→ Instructions for the task
Only these lines are needed: the first line of the entries below through the line with "skin stained with", each returned exactly.

→ Listed records
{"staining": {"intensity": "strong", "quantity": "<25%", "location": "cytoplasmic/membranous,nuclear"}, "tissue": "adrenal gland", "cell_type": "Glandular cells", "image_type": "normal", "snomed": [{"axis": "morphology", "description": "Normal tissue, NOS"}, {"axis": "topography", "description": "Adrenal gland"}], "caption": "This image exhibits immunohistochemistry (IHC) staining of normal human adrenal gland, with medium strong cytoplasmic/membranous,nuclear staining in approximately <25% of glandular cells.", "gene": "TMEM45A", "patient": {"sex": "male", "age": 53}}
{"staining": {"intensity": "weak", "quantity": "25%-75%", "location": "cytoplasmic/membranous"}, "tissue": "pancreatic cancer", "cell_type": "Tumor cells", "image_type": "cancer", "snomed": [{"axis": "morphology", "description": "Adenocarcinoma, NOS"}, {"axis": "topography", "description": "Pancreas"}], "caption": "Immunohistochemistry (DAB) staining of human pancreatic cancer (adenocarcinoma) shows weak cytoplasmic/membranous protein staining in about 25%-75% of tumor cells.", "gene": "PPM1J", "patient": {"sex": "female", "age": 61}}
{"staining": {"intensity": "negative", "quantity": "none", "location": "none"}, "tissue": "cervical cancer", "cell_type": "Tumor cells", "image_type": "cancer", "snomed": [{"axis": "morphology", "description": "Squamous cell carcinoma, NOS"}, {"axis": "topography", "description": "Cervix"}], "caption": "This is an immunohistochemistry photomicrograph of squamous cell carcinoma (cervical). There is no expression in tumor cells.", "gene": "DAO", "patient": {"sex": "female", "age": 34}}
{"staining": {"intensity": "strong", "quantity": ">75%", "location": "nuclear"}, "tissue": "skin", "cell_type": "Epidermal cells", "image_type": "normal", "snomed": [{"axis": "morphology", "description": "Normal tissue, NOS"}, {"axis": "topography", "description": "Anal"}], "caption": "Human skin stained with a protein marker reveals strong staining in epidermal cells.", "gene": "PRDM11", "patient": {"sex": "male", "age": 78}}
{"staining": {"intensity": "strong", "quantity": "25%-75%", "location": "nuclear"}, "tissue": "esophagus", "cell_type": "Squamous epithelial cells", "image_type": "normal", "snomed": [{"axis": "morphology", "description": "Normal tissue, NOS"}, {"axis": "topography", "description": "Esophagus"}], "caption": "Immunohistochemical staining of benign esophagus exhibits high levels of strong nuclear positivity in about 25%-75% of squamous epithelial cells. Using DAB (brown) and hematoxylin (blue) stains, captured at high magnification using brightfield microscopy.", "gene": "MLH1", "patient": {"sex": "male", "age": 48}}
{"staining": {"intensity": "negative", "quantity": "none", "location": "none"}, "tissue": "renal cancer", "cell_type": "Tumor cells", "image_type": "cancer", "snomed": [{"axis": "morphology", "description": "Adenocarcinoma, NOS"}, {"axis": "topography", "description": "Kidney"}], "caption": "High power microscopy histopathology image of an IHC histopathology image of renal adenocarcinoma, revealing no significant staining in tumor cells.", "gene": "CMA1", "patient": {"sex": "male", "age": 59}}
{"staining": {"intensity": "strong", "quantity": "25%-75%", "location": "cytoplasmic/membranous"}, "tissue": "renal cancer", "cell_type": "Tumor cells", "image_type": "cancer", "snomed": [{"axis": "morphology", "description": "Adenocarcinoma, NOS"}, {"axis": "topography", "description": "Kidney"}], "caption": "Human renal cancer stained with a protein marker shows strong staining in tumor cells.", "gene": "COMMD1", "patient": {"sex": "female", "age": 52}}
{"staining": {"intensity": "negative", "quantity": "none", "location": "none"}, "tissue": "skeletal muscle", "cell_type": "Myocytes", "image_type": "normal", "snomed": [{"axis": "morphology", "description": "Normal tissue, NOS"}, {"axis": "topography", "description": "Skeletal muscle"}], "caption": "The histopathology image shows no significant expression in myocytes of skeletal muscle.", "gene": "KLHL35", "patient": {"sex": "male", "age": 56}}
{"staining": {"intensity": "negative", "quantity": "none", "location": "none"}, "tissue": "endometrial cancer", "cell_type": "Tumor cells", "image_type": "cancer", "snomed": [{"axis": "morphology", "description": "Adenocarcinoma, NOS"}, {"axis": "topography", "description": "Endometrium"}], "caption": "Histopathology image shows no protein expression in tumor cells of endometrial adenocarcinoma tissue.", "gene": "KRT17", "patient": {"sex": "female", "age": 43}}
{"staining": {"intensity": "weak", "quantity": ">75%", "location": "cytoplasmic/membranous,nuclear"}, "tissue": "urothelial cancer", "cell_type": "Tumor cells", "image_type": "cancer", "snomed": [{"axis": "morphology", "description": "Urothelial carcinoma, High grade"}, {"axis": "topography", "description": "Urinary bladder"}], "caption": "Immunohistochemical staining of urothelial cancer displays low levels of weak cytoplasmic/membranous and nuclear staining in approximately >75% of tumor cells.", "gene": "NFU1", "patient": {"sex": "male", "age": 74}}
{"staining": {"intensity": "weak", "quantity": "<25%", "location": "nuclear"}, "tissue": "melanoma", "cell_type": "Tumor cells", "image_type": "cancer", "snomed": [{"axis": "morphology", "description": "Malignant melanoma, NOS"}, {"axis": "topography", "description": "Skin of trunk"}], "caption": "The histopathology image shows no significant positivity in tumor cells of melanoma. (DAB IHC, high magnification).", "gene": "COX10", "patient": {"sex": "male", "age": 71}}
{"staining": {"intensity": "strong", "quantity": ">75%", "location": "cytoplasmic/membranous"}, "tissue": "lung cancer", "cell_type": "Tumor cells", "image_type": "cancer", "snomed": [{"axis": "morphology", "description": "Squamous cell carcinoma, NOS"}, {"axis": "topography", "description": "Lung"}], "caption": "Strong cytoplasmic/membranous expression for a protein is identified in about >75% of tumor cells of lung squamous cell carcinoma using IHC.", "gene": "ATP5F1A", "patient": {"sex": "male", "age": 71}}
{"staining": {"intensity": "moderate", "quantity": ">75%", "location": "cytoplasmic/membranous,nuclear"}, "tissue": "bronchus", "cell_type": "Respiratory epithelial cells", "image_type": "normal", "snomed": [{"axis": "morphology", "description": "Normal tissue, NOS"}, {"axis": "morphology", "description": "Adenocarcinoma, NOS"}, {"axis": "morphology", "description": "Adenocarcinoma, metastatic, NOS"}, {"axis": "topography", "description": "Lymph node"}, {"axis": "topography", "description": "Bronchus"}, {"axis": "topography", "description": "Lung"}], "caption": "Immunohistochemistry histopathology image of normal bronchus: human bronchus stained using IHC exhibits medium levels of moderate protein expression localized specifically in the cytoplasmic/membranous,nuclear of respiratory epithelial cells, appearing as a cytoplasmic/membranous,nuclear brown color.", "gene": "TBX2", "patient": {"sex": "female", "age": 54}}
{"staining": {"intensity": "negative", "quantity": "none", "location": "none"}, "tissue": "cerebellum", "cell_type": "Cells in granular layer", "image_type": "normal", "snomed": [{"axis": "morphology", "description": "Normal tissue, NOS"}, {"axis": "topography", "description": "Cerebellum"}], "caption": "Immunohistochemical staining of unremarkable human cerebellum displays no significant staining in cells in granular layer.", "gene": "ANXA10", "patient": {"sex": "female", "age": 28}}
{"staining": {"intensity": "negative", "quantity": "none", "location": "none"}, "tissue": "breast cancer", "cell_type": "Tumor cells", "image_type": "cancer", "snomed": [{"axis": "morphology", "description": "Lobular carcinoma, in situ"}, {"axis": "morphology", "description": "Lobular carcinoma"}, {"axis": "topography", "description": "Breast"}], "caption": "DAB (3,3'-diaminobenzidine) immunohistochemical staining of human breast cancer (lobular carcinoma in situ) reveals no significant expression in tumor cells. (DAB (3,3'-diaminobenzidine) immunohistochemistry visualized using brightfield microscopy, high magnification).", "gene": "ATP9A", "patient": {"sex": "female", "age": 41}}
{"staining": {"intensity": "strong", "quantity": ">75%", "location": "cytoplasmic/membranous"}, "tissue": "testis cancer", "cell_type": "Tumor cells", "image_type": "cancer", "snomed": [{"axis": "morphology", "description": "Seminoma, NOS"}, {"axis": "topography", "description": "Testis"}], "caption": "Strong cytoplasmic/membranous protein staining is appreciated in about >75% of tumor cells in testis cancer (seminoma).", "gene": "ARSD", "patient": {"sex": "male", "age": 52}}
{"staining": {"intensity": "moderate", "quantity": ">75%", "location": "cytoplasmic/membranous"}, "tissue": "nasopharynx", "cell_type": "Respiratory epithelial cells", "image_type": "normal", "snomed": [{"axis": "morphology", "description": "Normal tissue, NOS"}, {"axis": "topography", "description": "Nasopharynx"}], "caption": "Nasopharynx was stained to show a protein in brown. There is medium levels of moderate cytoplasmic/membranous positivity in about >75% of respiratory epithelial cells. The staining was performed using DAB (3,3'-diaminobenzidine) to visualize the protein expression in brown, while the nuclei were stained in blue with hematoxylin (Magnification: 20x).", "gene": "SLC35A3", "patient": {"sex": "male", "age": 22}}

→ Response for this exercise
{"staining": {"intensity": "strong", "quantity": "<25%", "location": "cytoplasmic/membranous,nuclear"}, "tissue": "adrenal gland", "cell_type": "Glandular cells", "image_type": "normal", "snomed": [{"axis": "morphology", "description": "Normal tissue, NOS"}, {"axis": "topography", "description": "Adrenal gland"}], "caption": "This image exhibits immunohistochemistry (IHC) staining of normal human adrenal gland, with medium strong cytoplasmic/membranous,nuclear staining in approximately <25% of glandular cells.", "gene": "TMEM45A", "patient": {"sex": "male", "age": 53}}
{"staining": {"intensity": "weak", "quantity": "25%-75%", "location": "cytoplasmic/membranous"}, "tissue": "pancreatic cancer", "cell_type": "Tumor cells", "image_type": "cancer", "snomed": [{"axis": "morphology", "description": "Adenocarcinoma, NOS"}, {"axis": "topography", "description": "Pancreas"}], "caption": "Immunohistochemistry (DAB) staining of human pancreatic cancer (adenocarcinoma) shows weak cytoplasmic/membranous protein staining in about 25%-75% of tumor cells.", "gene": "PPM1J", "patient": {"sex": "female", "age": 61}}
{"staining": {"intensity": "negative", "quantity": "none", "location": "none"}, "tissue": "cervical cancer", "cell_type": "Tumor cells", "image_type": "cancer", "snomed": [{"axis": "morphology", "description": "Squamous cell carcinoma, NOS"}, {"axis": "topography", "description": "Cervix"}], "caption": "This is an immunohistochemistry photomicrograph of squamous cell carcinoma (cervical). There is no expression in tumor cells.", "gene": "DAO", "patient": {"sex": "female", "age": 34}}
{"staining": {"intensity": "strong", "quantity": ">75%", "location": "nuclear"}, "tissue": "skin", "cell_type": "Epidermal cells", "image_type": "normal", "snomed": [{"axis": "morphology", "description": "Normal tissue, NOS"}, {"axis": "topography", "description": "Anal"}], "caption": "Human skin stained with a protein marker reveals strong staining in epidermal cells.", "gene": "PRDM11", "patient": {"sex": "male", "age": 78}}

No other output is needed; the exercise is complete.